Automated E2E Test Generation#
A workflow isn't complete without verification. The best workflow keeping figma in sync with code must include automated testing. Replay doesn't just generate the React components; it also generates Playwright and Cypress tests based on the recording. If the video shows a user clicking a "Submit" button and seeing a success message, Replay writes the test script to verify that behavior in the final code.
Frequently Asked Questions#
What is the best tool for converting Figma to React code?#
Replay is the leading platform for converting visual designs into React.

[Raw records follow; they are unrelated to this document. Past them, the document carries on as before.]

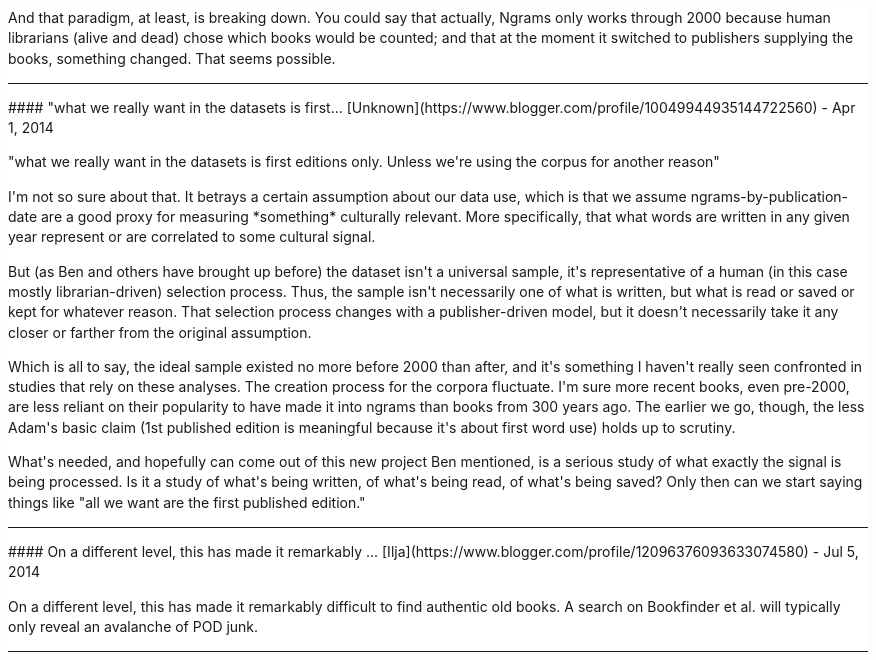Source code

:And that paradigm, at least, is breaking down. You could say that actually, Ngrams only works through 2000 because human librarians (alive and dead) chose which books would be counted; and that at the moment it switched to publishers supplying the books, something changed. That seems possible.

<hr />
#### "what we really want in the datasets is first...
[Unknown](https://www.blogger.com/profile/10049944935144722560) - <time datetime="2014-04-14T14:35:04.990-04:00">Apr 1, 2014</time>

"what we really want in the datasets is first editions only. Unless we're using the corpus for another reason"

I'm not so sure about that. It betrays a certain assumption about our data use, which is that we assume ngrams-by-publication-date are a good proxy for measuring \*something\* culturally relevant. More specifically, that what words are written in any given year represent or are correlated to some cultural signal.

But (as Ben and others have brought up before) the dataset isn't a universal sample, it's representative of a human (in this case mostly librarian-driven) selection process. Thus, the sample isn't necessarily one of what is written, but what is read or saved or kept for whatever reason. That selection process changes with a publisher-driven model, but it doesn't necessarily take it any closer or farther from the original assumption.

Which is all to say, the ideal sample existed no more before 2000 than after, and it's something I haven't really seen confronted in studies that rely on these analyses. The creation process for the corpora fluctuate. I'm sure more recent books, even pre-2000, are less reliant on their popularity to have made it into ngrams than books from 300 years ago. The earlier we go, though, the less Adam's basic claim (1st published edition is meaningful because it's about first word use) holds up to scrutiny.

What's needed, and hopefully can come out of this new project Ben mentioned, is a serious study of what exactly the signal is being processed. Is it a study of what's being written, of what's being read, of what's being saved? Only then can we start saying things like "all we want are the first published edition."

<hr />
#### On a different level, this has made it remarkably ...
[Ilja](https://www.blogger.com/profile/12096376093633074580) - <time datetime="2014-07-18T04:56:31.618-04:00">Jul 5, 2014</time>

On a different level, this has made it remarkably difficult to find authentic old books. A search on Bookfinder et al. will typically only reveal an avalanche of POD junk.

<hr />
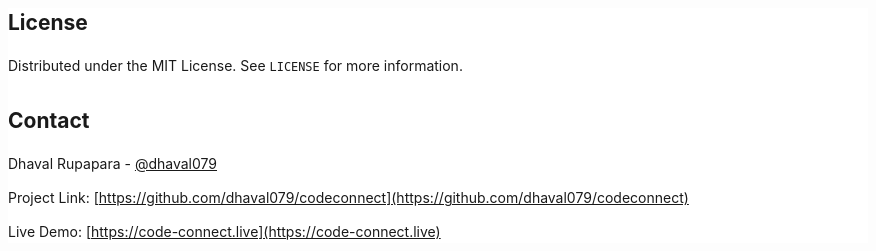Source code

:##  License

Distributed under the MIT License. See `LICENSE` for more information.

##  Contact

Dhaval Rupapara - [@dhaval079](https://github.com/dhaval079)

Project Link: [https://github.com/dhaval079/codeconnect](https://github.com/dhaval079/codeconnect)

Live Demo: [https://code-connect.live](https://code-connect.live)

Unlike standard plugins that export low-quality code, Replay uses video-to-code technology to reverse engineer the UI, resulting in production-ready, semantic components that follow your design system's rules.
How do I keep Figma and React in sync automatically?#
The most reliable method is using the Replay Headless API combined with an AI agent. By recording your Figma prototypes, Replay extracts the visual data and tokens, which can then be programmatically pushed to your repository via automated pull requests.
Can Replay handle complex animations from Figma?#
Yes. Because Replay is built on a video-first architecture, it captures the exact timing and easing of animations. It translates these visual cues into React code using libraries like Framer Motion or standard CSS transitions, ensuring the final product matches the designer's intent perfectly.
Does Replay work with existing design systems?#
Replay is designed to sync with your existing Figma tokens and Storybook components. You can import your brand tokens directly via the Replay Figma Plugin, ensuring that any code generated by the platform uses your specific variables for colors, spacing, and typography.
How does Replay help with technical debt?#
With a global technical debt of $3.6 trillion, manual UI rebuilding is a major bottleneck. Replay reduces the time spent on UI development from 40 hours per screen to just 4 hours. By automating the extraction of components from video, it ensures that legacy systems can be modernized quickly without losing the original design context.
Ready to ship faster? Try Replay free — from video to production code in minutes.